Channel connectivity plus U.S. Highway 14 bridges

  • Goal: Allow more water to flow through the north channel in order to alleviate flooding along the south channel that passes through the city.
  • Cost estimate: $24.1 million.
  • Proposed benefits: $10.1 million to $15.7 million.
  • Challenges: Wetlands, easements and downstream impacts.

Channel bypass

  • Goal: This bypass would redirect Six-Mile Creek’s flows around Brookings.
  • Cost estimate: $48.8 million.
  • Proposed benefits: $19.5 million to $30.4 million
  • Challenges: This option would require two to three new structures. Other concerns include wetlands, property acquisition/easements, downstream impacts and, frankly, complexity.

Upstream detention

  • Goal: Detain water upstream and slowly release it to minimize adverse impacts downstream. The dry dam would be north of the U.S. 14 Bypass, between Medary Avenue and Interstate 29.
  • Cost estimate: $11.8 million.
  • Proposed benefits: $18.7 million to $29.2 million.
  • Challenges: High hazard dam classification, property acquisitions/easements and wetlands.

Levees

  • Goal: Protect homes and businesses from floodwater within the study’s focus area. Levees would be built near both of Six-Mile Creek’s channels.
  • Cost estimate: $27.5 million.
  • Proposed benefits: $19.2 million to $29.9 million.
  • Challenges: Complexity, no question. Also, levee classification along with land acquisition/easement.

Don’t feel alone if the mind-boggling cost estimates leave you a bit rattled. That’s why grant options are being pursued, including, Richter said, two in particular: A hazard mitigation grant and a BRIC grant.

The BRIC grant is a more competitive one, but South Dakota also provides a contribution as well, he said. Normally, the hazard mitigation grant is typically a 75-25 split, while the BRIC is either an 80-20 or 85-15 split, depending on what percent the state contributes, which, Richter said, could be 5% or 10%.

“We would have to navigate that and see which one would be more obtainable,” he said.

Furthermore, additional refinement of the five mitigation options is likely — a solution, for example, could be one of the five options, or a hybrid of two or more options, according to Richter.

“As you can see, these solutions are pretty extensive both in cost and magnitude,” he said. “We are working with FEMA right now — with their technical assistance portion — to navigate that. It’s not every day that communities tackle projects such as this.”

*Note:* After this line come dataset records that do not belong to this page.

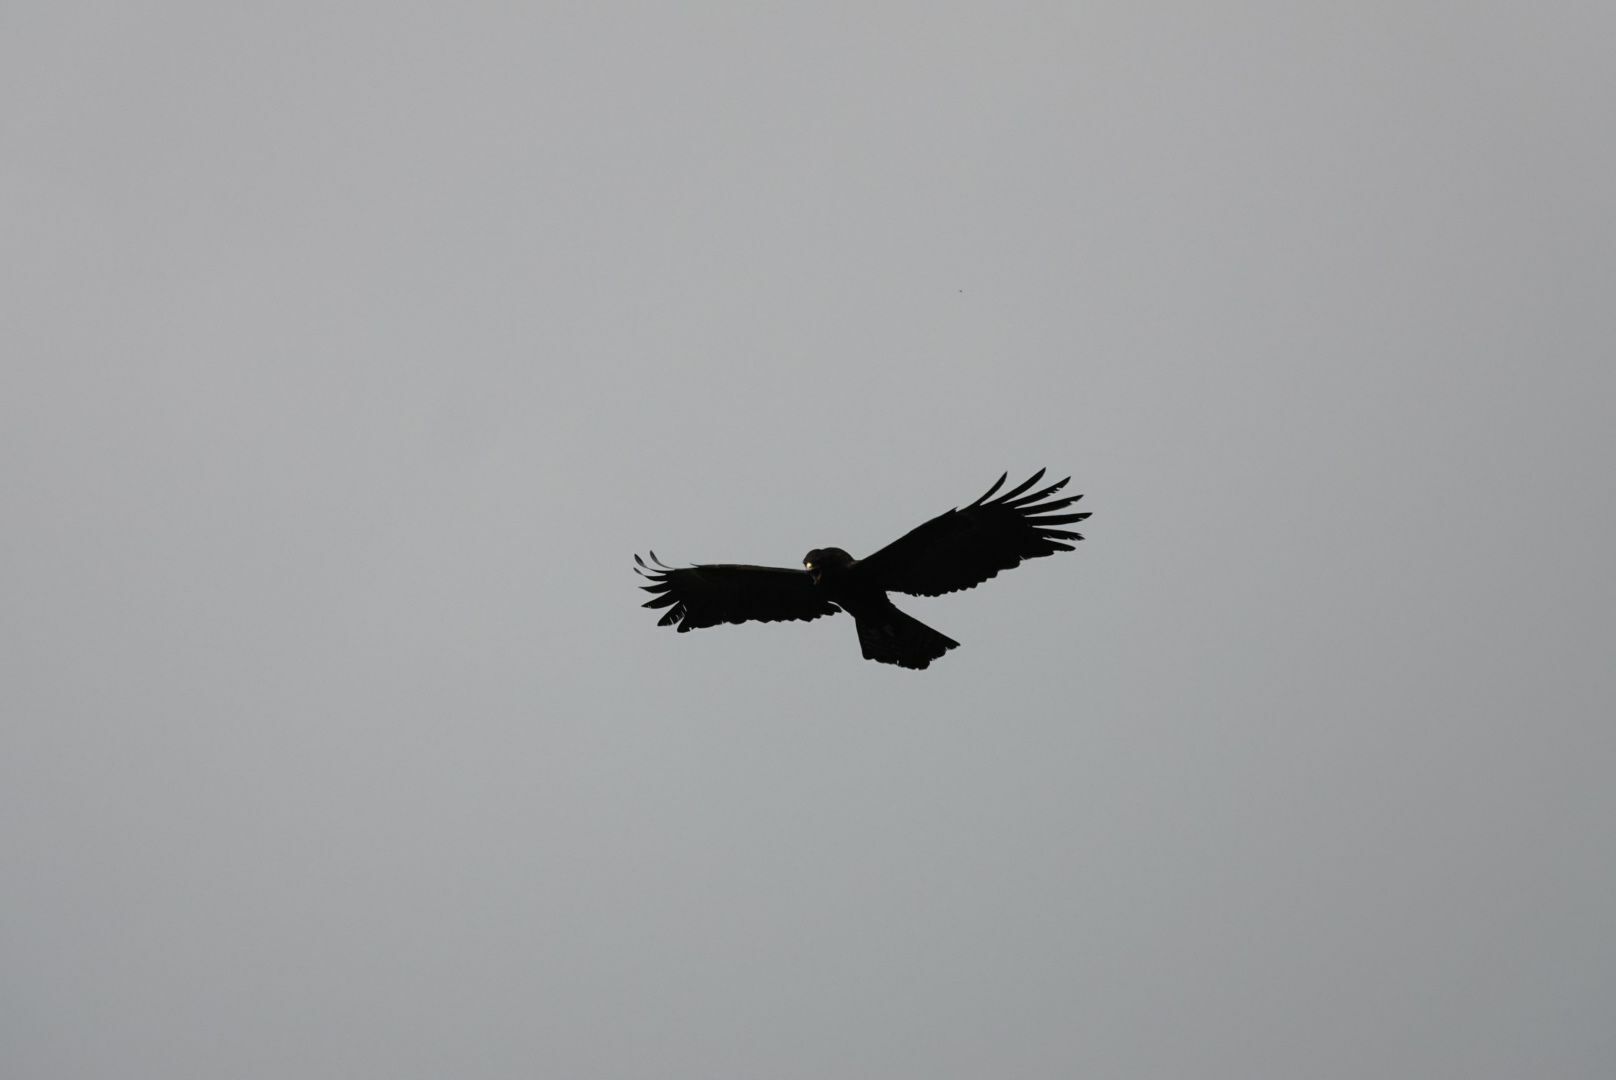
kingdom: Animalia
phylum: Chordata
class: Aves
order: Accipitriformes
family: Accipitridae
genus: Ictinaetus
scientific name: Ictinaetus malayensis
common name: Black eagle
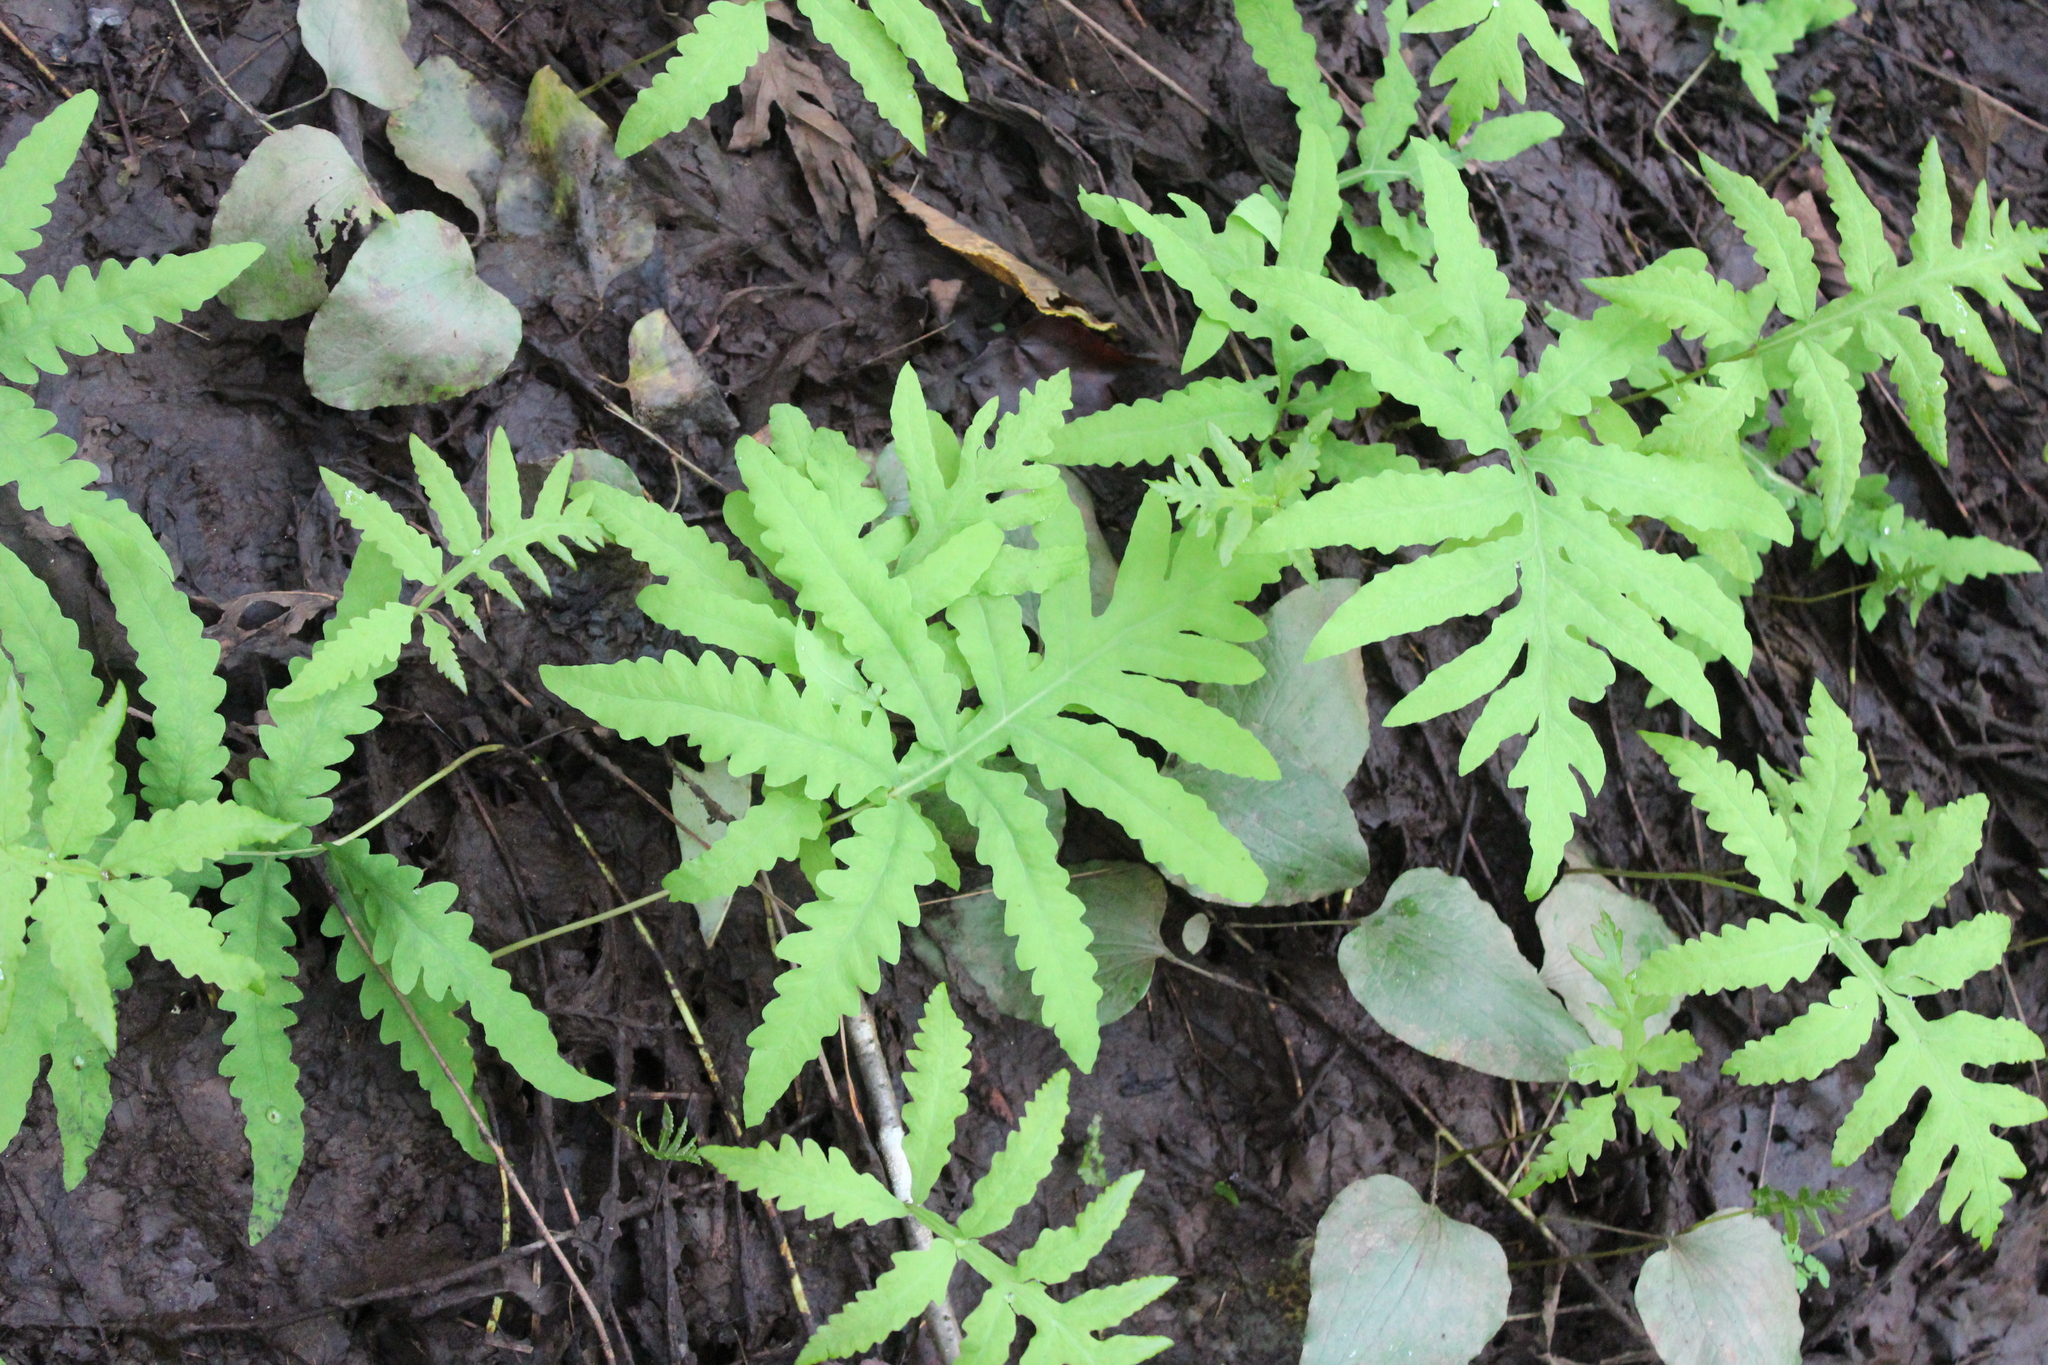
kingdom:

He continued, “We don’t take these options very lightly. There’s obstacles with each one of them that we need to navigate, and we’ll have to carefully navigate that so that everyone’s interest is realized.”

The upstream water detention option drew the attention of Councilor Bonny Specker, who asked about the potential impact on the city’s wellhead field.

Eric Witt, the water/wastewater and engineering manager for Brookings Municipal Utilities, said it would put water over the city’s wellhead protection area — but that the area already experiences periods of high water levels as well.

“My understanding is that, as a dry dam, it’s not retaining the water there permanently; it would just increase the depth of the flood event and then meter itself back out,” he noted. “That’s an area that definitely floods already, so I have that circumstance with a flood event now.

“There’s been times that there’s been 4 feet of water over that whole area, let’s say. If we do a dry dam and it retains more to protect the downstream creek channel through town, maybe it goes up to 6 feet,” he continued. “I don’t know what the incremental difference in risk to the wellhead is for that additional volume of water that’s retained there, but as that event goes through just like any other flood event, it will drain back out and function like a normal creek.”

Witt said he’s not necessarily opposed to the detention option due to the occasional water issues at that location he’s already dealing with, but he would want an evaluation and more details before committing to the upstream detention.

Beyond the Six-Mile Creek floodwater mitigation options, discussion also centered briefly on plans to develop a maintenance program along the creek. It’ll start small, but could grow from there.

“The area west of the Western Avenue bridge is being targeted for debris removal possibly this fall, with a possible larger project in the future,” Richter said.